None of them, however, had anything against the Grammy-winning living classic of Polish music: the booers simply mistook Penderecki for Vladimir Churov, the head of the Russian Central Elections Commission.
Churov, a staunch ally of Prime Minister Vladimir Putin, became one of the prime targets for the ire of the opposition-minded middle class after refusing to acknowledge widespread reports about violations at the December parliamentary elections, carried by Putin’s United Russia. Churov was widely lambasted in absentia at the mass protest rallies that followed the vote in Moscow.
Churov and Penderecki look vaguely similar, with white beards, receding hairlines and glasses, which accounts for the confusion at the performance of Rodion Shchedrin’s “Dead Souls” on Saturday, administration of the Golden Mask festival, which organized the performance, said on Facebook on Monday.

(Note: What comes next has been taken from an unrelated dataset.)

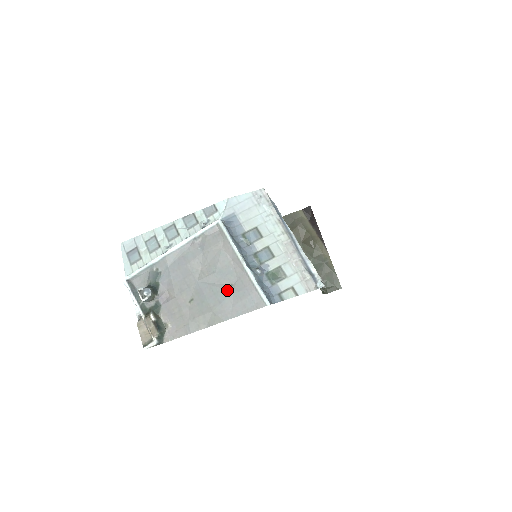
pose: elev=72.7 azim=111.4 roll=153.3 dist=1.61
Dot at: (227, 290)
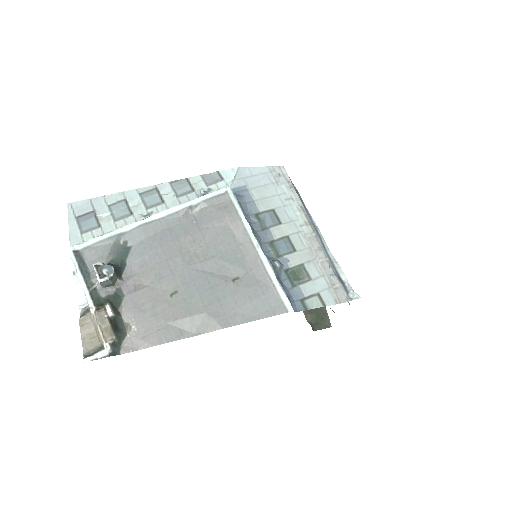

Spotting Penderecki in the theater box after the performance wrapped up, the spectators began to pepper him with shouts such as “Churov is today’s Chichikov!” and “Why the dead souls?” Both jeers were plays on “Dead Souls,” a 19-century satire that details the travels of adorable scam artist Chichikov in search of “dead souls,” or deceased serfs that could be pawned.
Neither Churov nor Penderecki publicly commented on the incident.
The story appears to be a reversal of a recent incident when an activist of a pro-Kremlin youth group harassed a passenger traveling to Moscow’s Domodedovo Airport by train, having mistaken him for opposition leader Boris Nemtsov.